LTF Theory: Not All Functions are LTFs!¶
Key insight: LTFs are exactly the linearly separable functions.
XOR/Parity is famously NOT an LTF - there's no hyperplane that separates inputs with even parity from those with odd parity.
# Test which functions are LTFs
test_fns = {
"AND₃": bf.AND(3),
"OR₃": bf.OR(3),
"Majority₃": bf.majority(3),
"Parity₃ (XOR)": bf.parity(3),
"Threshold(4,2)": bf.threshold(4, 2),
"Dictator": bf.dictator(3, 0),
}
print("Which functions are LTFs?")
print("-" * 40)
for name, f in test_fns.items():
is_ltf = ltf_analysis.is_ltf(f)
status = "LTF" if is_ltf else "not LTF"
print(f" {name:<18}: {status}")
Which functions are LTFs? ---------------------------------------- AND₃ : LTF OR₃ : LTF Majority₃ : LTF Parity₃ (XOR) : not LTF Threshold(4,2) : LTF Dictator : LTF
Problem 3: Decision Tree Fourier Concentration¶
Key results about decision trees $T$ of depth $d$ and size $s$:
(a) At most $4^d$ non-zero Fourier coefficients
(b) $\sum_{S} |\hat{T}(S)| \leq s$ (spectral norm ≤ size)

- Problem 1
What do the notes on linear threshold functions say LTFs are exactly?
- Problem 2
Decide whether each statement agrees with the notes on linear threshold functions. Answer yes or no for each, and quote the words that decide it.
(a) Majority₃ is reported as an LTF.
(b) A decision tree of depth $d$ has at most $2^d$ non-zero Fourier coefficients.
(c) Threshold(4,2) is reported as not an LTF.
- Problem 3
Pick up the notes on linear threshold functions at the point where they stop, and continue them.
The material after this point is separate from the notes on linear threshold functions above.

- Extracted entries
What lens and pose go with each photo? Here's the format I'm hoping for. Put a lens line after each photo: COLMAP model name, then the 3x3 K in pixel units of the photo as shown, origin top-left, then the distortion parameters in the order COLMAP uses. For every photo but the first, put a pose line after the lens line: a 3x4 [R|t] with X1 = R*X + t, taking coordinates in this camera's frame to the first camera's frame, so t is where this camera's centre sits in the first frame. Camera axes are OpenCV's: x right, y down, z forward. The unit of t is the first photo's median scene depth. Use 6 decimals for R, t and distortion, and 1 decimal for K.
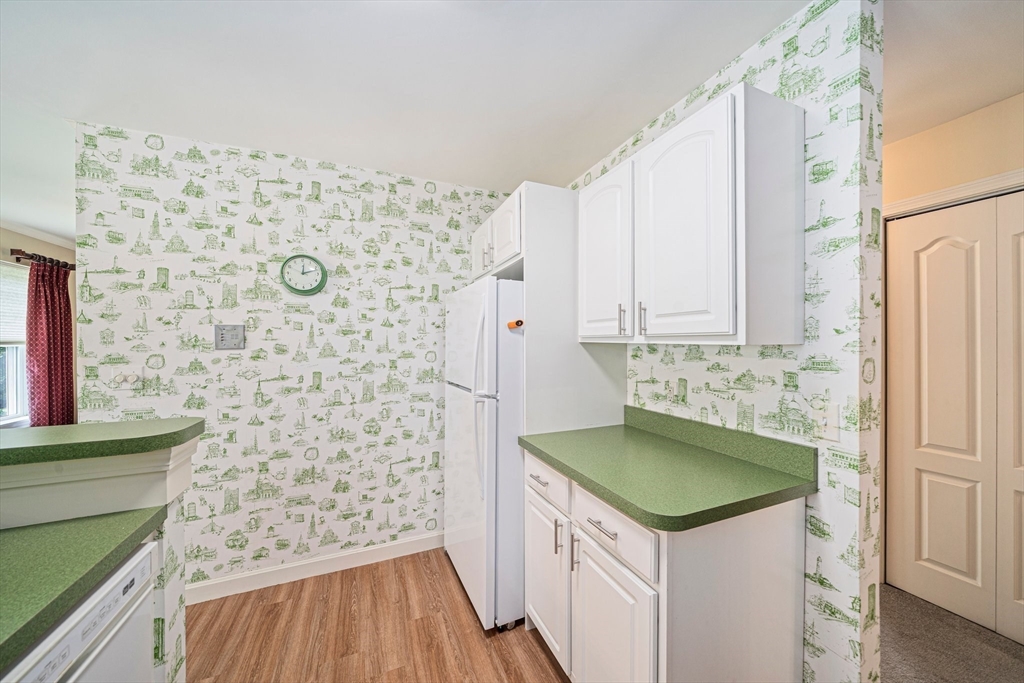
lens RADIAL K [[356.4, 0, 517.1], [0, 356.4, 345.0], [0, 0, 1]] dist [-0.008272, 0.001155]
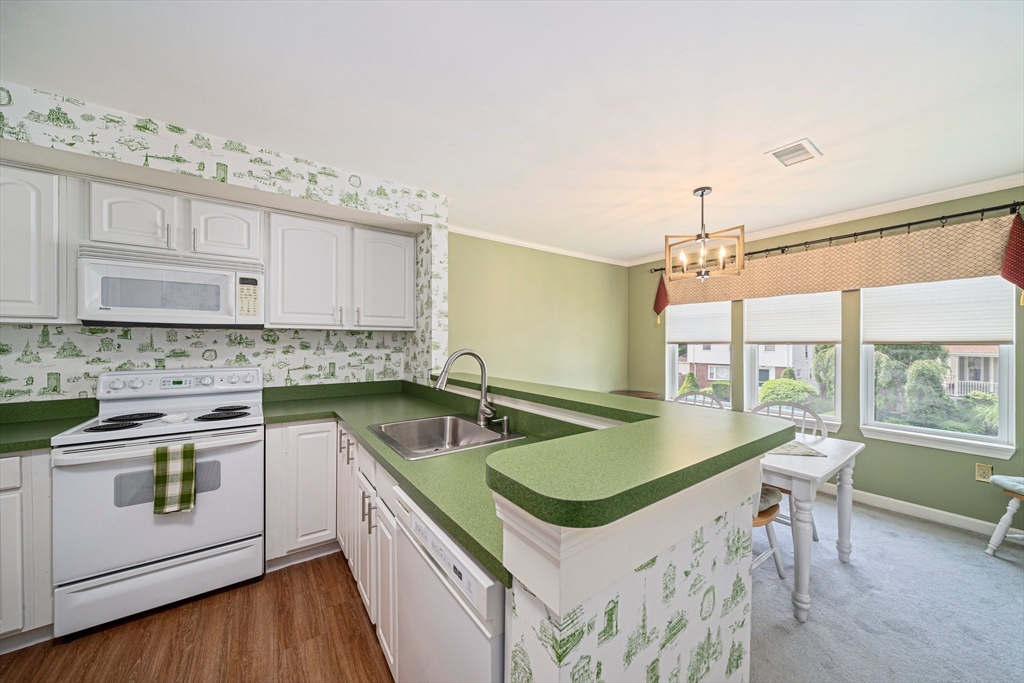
lens RADIAL K [[356.4, 0, 511.0], [0, 356.4, 344.1], [0, 0, 1]] dist [-0.008272, 0.001155]
pose [[-0.978778, 0.000318, -0.204925, -0.392195], [-0.001550, 0.999959, 0.008956, -0.000857], [0.204920, 0.009084, -0.978737, 0.775468]]
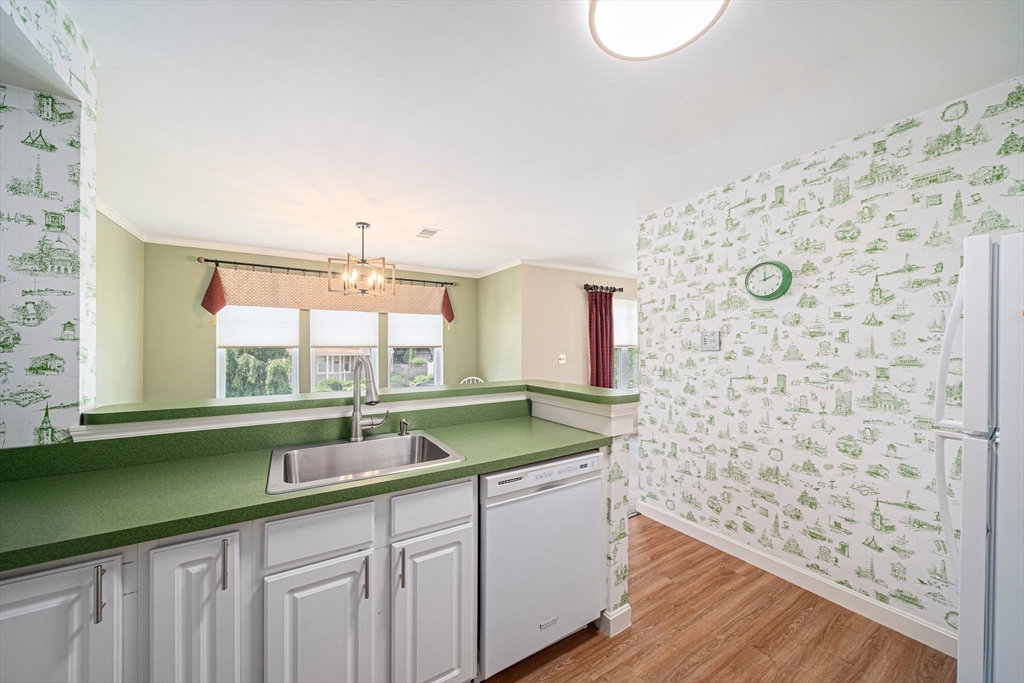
lens RADIAL K [[356.4, 0, 516.6], [0, 356.4, 346.0], [0, 0, 1]] dist [-0.008272, 0.001155]
pose [[0.163381, 0.000694, -0.986563, 0.325129], [-0.003872, 0.999993, 0.000062, -0.002462], [0.986555, 0.003810, 0.163382, 0.105133]]
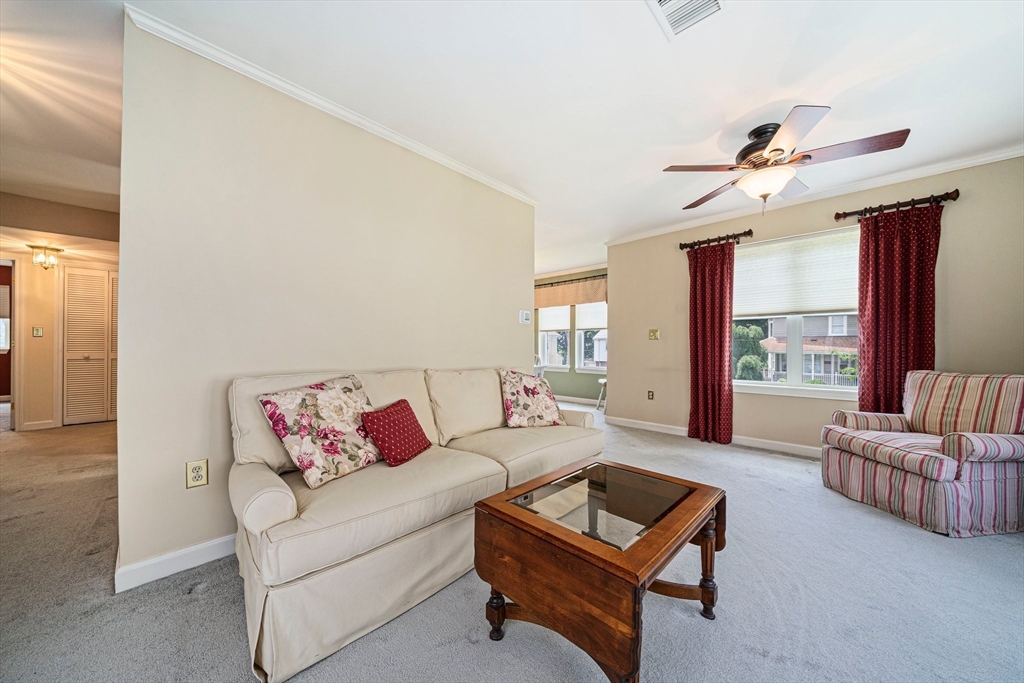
lens RADIAL K [[356.4, 0, 516.9], [0, 356.4, 346.8], [0, 0, 1]] dist [-0.008272, 0.001155]
pose [[-0.920100, -0.004462, -0.391659, -0.350497], [-0.006826, 0.999966, 0.004644, 0.145577], [0.391625, 0.006947, -0.920099, 2.370076]]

- Answer section 1
LTFs are exactly the linearly separable functions.

- Answer section 2
(a) Yes: "Majority₃ : LTF"
(b) No: "At most $4^d$ non-zero Fourier coefficients"
(c) No: "Threshold(4,2) : LTF"

- Answer section 3
(c) Fourier spectrum is $\varepsilon$-concentrated on at most $(s/\varepsilon)^2$ coefficients
(d) Fourier spectrum is $4\varepsilon$-concentrated up to degree $\log_2(s/\varepsilon)$
Let's verify these with examples:
# Functions that can be computed by small decision trees
# AND has depth n, size 2
# Majority has depth n, size ≈ 2^n for exact computation
# Create functions and analyze
test_fns = {
"AND₃ (depth 3, size 2)": (bf.AND(3), 3, 2),
"OR₃ (depth 3, size 2)": (bf.OR(3), 3, 2),
"Parity₃ (depth 3, size 2³)": (bf.parity(3), 3, 8),
"Majority₃ (depth 3, size ≤8)": (bf.majority(3), 3, 8),
}
print("Decision Tree Fourier Analysis:")
print(f"{'Function':<25} | {'Depth d':<8} | {'Size s':<8} | {'#Non-zero':<10} | {'≤4^d?':<7} | {'Σ|f̂|':<8} | {'≤s?'}")
print("-" * 90)
for name, (f, depth, size) in test_fns.items():
# Direct API: f.fourier()
fourier = f.fourier()
# Count non-zero coefficients
nonzero = sum(1 for c in fourier if abs(c) > 1e-10)
bound_4d = 4**depth
# Sum of absolute values
l1_norm = sum(abs(c) for c in fourier)
check_4d = "ok" if nonzero <= bound_4d else "fail"
check_s = "ok" if l1_norm <= size + 0.01 else "fail"
print(f"{name:<25} | {depth:<8} | {size:<8} | {nonzero:<10} | {check_4d:<7} | {l1_norm:<8.3f} | {check_s}")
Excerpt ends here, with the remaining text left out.